This approach works well because spiral traversal naturally maps to shrinking boundaries. The logic is straightforward: write values while the current boundary range is valid and the linked list still has nodes.
Approach 2: Layer-by-Layer Spiral Traversal (O(mn) time, O(1) space)
Instead of triggering direction changes dynamically, treat the spiral as a sequence of layers. Each layer has four segments: top row, right column, bottom row, and left column. Iterate through each segment of the layer and place values from the linked list. After completing a layer, move inward by incrementing top and left, and decrementing bottom and right.

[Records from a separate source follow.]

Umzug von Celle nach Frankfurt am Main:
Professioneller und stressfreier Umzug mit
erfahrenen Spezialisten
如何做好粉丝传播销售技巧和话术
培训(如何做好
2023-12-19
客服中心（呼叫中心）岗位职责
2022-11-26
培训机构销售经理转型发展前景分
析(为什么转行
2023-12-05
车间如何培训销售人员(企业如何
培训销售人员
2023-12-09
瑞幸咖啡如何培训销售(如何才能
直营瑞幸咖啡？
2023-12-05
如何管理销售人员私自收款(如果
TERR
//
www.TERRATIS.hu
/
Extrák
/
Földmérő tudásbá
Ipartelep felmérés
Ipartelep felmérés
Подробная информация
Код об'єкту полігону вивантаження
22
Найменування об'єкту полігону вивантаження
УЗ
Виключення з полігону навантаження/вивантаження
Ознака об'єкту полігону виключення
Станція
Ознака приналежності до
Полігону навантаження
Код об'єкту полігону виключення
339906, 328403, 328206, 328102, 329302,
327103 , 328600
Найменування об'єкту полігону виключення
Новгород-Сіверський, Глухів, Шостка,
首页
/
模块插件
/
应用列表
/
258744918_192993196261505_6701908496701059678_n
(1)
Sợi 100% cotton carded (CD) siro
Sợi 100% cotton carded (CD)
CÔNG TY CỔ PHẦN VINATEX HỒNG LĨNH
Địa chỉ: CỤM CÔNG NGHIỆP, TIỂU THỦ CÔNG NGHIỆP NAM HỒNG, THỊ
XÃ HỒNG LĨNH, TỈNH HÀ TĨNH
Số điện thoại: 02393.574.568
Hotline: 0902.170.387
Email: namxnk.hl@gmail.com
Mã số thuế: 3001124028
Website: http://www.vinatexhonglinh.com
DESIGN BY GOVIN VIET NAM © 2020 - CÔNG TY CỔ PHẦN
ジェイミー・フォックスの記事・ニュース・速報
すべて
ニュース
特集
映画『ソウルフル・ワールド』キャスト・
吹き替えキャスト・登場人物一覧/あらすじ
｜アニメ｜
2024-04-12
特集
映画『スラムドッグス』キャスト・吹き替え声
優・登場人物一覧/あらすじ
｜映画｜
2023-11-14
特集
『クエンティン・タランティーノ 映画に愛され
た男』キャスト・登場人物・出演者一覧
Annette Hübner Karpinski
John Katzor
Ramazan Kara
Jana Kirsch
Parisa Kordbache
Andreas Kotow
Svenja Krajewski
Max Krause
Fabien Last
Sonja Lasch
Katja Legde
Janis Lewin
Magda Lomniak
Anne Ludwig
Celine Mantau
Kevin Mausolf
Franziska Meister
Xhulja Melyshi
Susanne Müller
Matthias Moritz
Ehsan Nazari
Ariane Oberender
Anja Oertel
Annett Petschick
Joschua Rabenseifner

Continue until the boundaries cross or the linked list ends.
The key idea is that each spiral loop forms a rectangular ring. Processing these rings sequentially keeps the logic structured and predictable. Like the previous method, each matrix cell is written once, giving O(mn) time and constant auxiliary space.
Both strategies rely on simple array indexing and direct simulation. No extra data structures are required besides the input linked list pointer.
Recommended for interviews: Boundary Triggered Spiral Traversal is the version most interviewers expect. It demonstrates control over spiral traversal patterns and careful boundary updates. The layer-by-layer approach shows the same understanding but organizes the logic around rectangular rings, which some developers find easier to reason about.
| Approach | Time | Space | When to Use |
|---|---|---|---|
| Boundary Triggered Spiral Traversal | O(mn) | O(1) | General solution for spiral matrix simulation; easiest to implement during interviews |
| Layer-by-Layer Spiral Traversal | O(mn) | O(1) | When you prefer structured traversal using concentric matrix layers |